Stored data:
>>

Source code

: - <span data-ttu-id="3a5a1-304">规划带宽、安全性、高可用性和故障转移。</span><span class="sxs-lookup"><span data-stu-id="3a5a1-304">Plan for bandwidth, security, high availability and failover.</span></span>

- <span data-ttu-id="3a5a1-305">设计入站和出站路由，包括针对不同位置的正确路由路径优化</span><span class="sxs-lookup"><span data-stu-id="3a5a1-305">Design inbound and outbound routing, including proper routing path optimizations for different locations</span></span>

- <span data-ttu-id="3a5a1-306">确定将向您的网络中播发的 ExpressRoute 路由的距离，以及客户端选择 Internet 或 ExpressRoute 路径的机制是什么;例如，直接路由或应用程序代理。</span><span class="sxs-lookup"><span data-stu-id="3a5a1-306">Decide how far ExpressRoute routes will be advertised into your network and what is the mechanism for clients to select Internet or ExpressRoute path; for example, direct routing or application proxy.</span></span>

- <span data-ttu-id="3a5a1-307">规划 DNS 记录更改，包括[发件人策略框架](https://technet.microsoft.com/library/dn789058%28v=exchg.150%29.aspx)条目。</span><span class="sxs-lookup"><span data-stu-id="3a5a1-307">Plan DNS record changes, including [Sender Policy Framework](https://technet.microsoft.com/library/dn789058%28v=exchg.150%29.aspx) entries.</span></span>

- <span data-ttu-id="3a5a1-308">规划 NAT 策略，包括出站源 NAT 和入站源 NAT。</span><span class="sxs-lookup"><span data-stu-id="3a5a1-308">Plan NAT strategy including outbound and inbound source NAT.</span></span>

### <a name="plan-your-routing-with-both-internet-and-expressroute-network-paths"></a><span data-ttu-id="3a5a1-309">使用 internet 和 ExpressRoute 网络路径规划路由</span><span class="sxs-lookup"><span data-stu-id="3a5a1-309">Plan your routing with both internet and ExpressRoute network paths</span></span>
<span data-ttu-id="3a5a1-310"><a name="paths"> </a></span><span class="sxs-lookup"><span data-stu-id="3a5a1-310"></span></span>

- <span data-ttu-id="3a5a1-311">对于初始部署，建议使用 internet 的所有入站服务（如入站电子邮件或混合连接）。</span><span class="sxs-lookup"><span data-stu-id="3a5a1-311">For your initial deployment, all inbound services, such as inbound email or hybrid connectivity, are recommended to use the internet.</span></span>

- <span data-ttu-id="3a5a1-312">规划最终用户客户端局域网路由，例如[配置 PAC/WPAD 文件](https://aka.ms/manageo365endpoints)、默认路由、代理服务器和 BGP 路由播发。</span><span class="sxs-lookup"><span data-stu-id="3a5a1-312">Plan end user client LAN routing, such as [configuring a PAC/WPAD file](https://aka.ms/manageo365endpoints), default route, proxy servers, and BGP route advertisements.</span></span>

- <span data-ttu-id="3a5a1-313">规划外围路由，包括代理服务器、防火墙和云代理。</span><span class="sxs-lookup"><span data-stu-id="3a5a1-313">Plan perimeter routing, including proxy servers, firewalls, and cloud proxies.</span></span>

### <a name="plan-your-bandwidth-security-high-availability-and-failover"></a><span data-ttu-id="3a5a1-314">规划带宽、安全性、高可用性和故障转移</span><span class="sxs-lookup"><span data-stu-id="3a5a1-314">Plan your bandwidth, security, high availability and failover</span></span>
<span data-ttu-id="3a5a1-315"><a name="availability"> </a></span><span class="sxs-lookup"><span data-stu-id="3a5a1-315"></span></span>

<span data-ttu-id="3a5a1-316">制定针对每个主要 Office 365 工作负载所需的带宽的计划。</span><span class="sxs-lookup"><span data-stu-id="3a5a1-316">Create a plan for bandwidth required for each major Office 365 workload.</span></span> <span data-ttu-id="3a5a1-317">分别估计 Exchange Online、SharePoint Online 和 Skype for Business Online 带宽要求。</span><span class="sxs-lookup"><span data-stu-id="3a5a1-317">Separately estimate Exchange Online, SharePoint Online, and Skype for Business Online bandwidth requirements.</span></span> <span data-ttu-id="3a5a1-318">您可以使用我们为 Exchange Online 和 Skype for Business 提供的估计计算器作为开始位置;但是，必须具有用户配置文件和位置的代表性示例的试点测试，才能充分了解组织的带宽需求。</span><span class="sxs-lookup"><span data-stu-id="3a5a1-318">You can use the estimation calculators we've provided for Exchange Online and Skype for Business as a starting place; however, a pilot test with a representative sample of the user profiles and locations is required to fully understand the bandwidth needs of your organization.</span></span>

<<

**PROBLEM TO SOLVE**
All the data above should be set down a second time, exactly.

**EXPECTED OUTPUT**
Source code

: - <span data-ttu-id="3a5a1-304">规划带宽、安全性、高可用性和故障转移。</span><span class="sxs-lookup"><span data-stu-id="3a5a1-304">Plan for bandwidth, security, high availability and failover.</span></span>

- <span data-ttu-id="3a5a1-305">设计入站和出站路由，包括针对不同位置的正确路由路径优化</span><span class="sxs-lookup"><span data-stu-id="3a5a1-305">Design inbound and outbound routing, including proper routing path optimizations for different locations</span></span>

- <span data-ttu-id="3a5a1-306">确定将向您的网络中播发的 ExpressRoute 路由的距离，以及客户端选择 Internet 或 ExpressRoute 路径的机制是什么;例如，直接路由或应用程序代理。</span><span class="sxs-lookup"><span data-stu-id="3a5a1-306">Decide how far ExpressRoute routes will be advertised into your network and what is the mechanism for clients to select Internet or ExpressRoute path; for example, direct routing or application proxy.</span></span>

- <span data-ttu-id="3a5a1-307">规划 DNS 记录更改，包括[发件人策略框架](https://technet.microsoft.com/library/dn789058%28v=exchg.150%29.aspx)条目。</span><span class="sxs-lookup"><span data-stu-id="3a5a1-307">Plan DNS record changes, including [Sender Policy Framework](https://technet.microsoft.com/library/dn789058%28v=exchg.150%29.aspx) entries.</span></span>

- <span data-ttu-id="3a5a1-308">规划 NAT 策略，包括出站源 NAT 和入站源 NAT。</span><span class="sxs-lookup"><span data-stu-id="3a5a1-308">Plan NAT strategy including outbound and inbound source NAT.</span></span>

### <a name="plan-your-routing-with-both-internet-and-expressroute-network-paths"></a><span data-ttu-id="3a5a1-309">使用 internet 和 ExpressRoute 网络路径规划路由</span><span class="sxs-lookup"><span data-stu-id="3a5a1-309">Plan your routing with both internet and ExpressRoute network paths</span></span>
<span data-ttu-id="3a5a1-310"><a name="paths"> </a></span><span class="sxs-lookup"><span data-stu-id="3a5a1-310"></span></span>

- <span data-ttu-id="3a5a1-311">对于初始部署，建议使用 internet 的所有入站服务（如入站电子邮件或混合连接）。</span><span class="sxs-lookup"><span data-stu-id="3a5a1-311">For your initial deployment, all inbound services, such as inbound email or hybrid connectivity, are recommended to use the internet.</span></span>

- <span data-ttu-id="3a5a1-312">规划最终用户客户端局域网路由，例如[配置 PAC/WPAD 文件](https://aka.ms/manageo365endpoints)、默认路由、代理服务器和 BGP 路由播发。</span><span class="sxs-lookup"><span data-stu-id="3a5a1-312">Plan end user client LAN routing, such as [configuring a PAC/WPAD file](https://aka.ms/manageo365endpoints), default route, proxy servers, and BGP route advertisements.</span></span>

- <span data-ttu-id="3a5a1-313">规划外围路由，包括代理服务器、防火墙和云代理。</span><span class="sxs-lookup"><span data-stu-id="3a5a1-313">Plan perimeter routing, including proxy servers, firewalls, and cloud proxies.</span></span>

### <a name="plan-your-bandwidth-security-high-availability-and-failover"></a><span data-ttu-id="3a5a1-314">规划带宽、安全性、高可用性和故障转移</span><span class="sxs-lookup"><span data-stu-id="3a5a1-314">Plan your bandwidth, security, high availability and failover</span></span>
<span data-ttu-id="3a5a1-315"><a name="availability"> </a></span><span class="sxs-lookup"><span data-stu-id="3a5a1-315"></span></span>

<span data-ttu-id="3a5a1-316">制定针对每个主要 Office 365 工作负载所需的带宽的计划。</span><span class="sxs-lookup"><span data-stu-id="3a5a1-316">Create a plan for bandwidth required for each major Office 365 workload.</span></span> <span data-ttu-id="3a5a1-317">分别估计 Exchange Online、SharePoint Online 和 Skype for Business Online 带宽要求。</span><span class="sxs-lookup"><span data-stu-id="3a5a1-317">Separately estimate Exchange Online, SharePoint Online, and Skype for Business Online bandwidth requirements.</span></span> <span data-ttu-id="3a5a1-318">您可以使用我们为 Exchange Online 和 Skype for Business 提供的估计计算器作为开始位置;但是，必须具有用户配置文件和位置的代表性示例的试点测试，才能充分了解组织的带宽需求。</span><span class="sxs-lookup"><span data-stu-id="3a5a1-318">You can use the estimation calculators we've provided for Exchange Online and Skype for Business as a starting place; however, a pilot test with a representative sample of the user profiles and locations is required to fully understand the bandwidth needs of your organization.</span></span>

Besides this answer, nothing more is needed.